- _INPUT DATA_
============

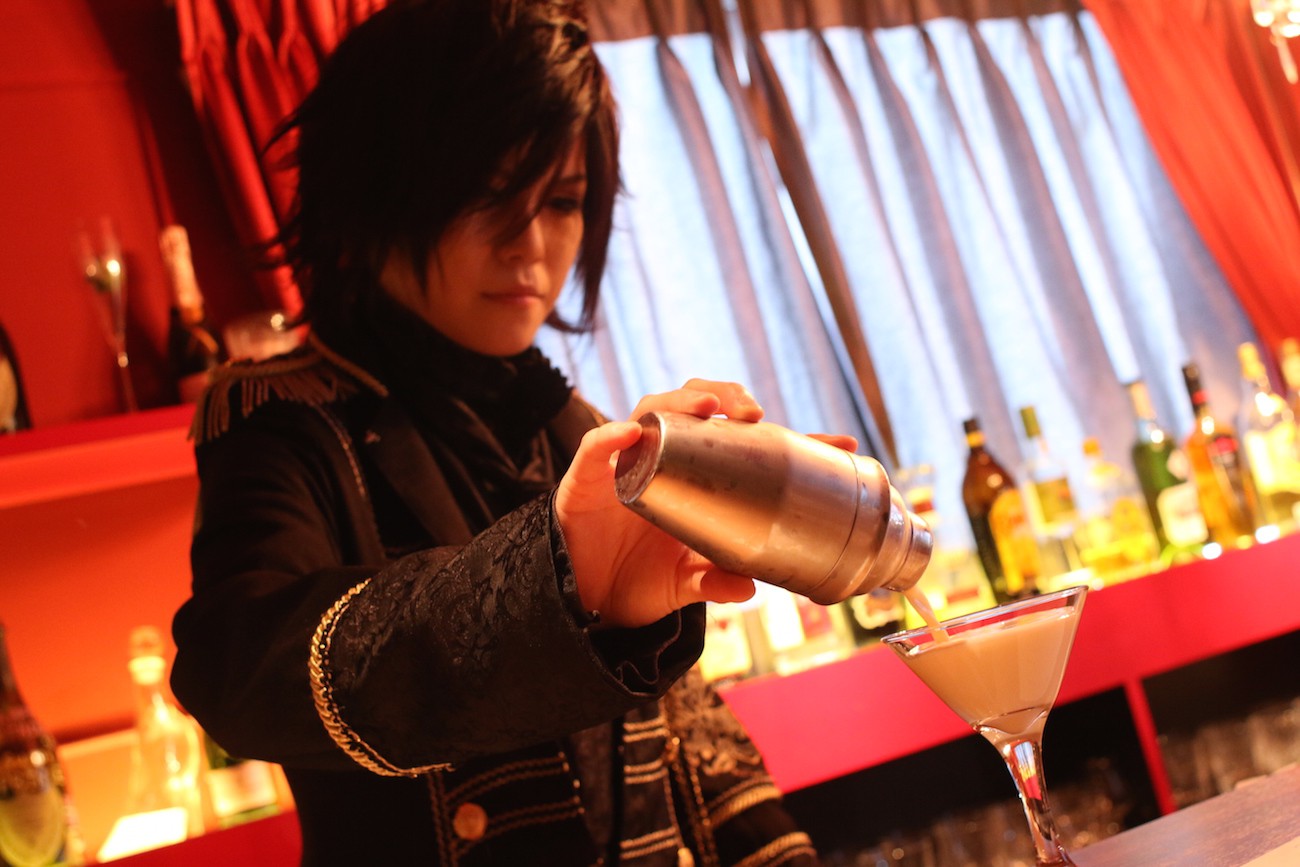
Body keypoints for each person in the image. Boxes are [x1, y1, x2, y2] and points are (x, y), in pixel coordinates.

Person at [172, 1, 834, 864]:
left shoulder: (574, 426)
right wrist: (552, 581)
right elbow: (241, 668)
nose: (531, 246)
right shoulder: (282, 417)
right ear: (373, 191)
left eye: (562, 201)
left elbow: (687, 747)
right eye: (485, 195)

============

- _WHAT THE EXERCISE ASKS_
The records above should be returned word for word, with every picture left out.

- _ANSWER TO THIS PROBLEM_
Body keypoints for each person in the image. Boxes are [x1, y1, x2, y2] and points are (x, y), in pixel coordinates.

Person at [172, 1, 834, 864]:
left shoulder: (574, 426)
right wrist: (552, 581)
right elbow: (241, 668)
nose: (531, 246)
right shoulder: (282, 417)
right ear: (373, 191)
left eye: (562, 201)
left elbow: (687, 747)
right eye: (485, 195)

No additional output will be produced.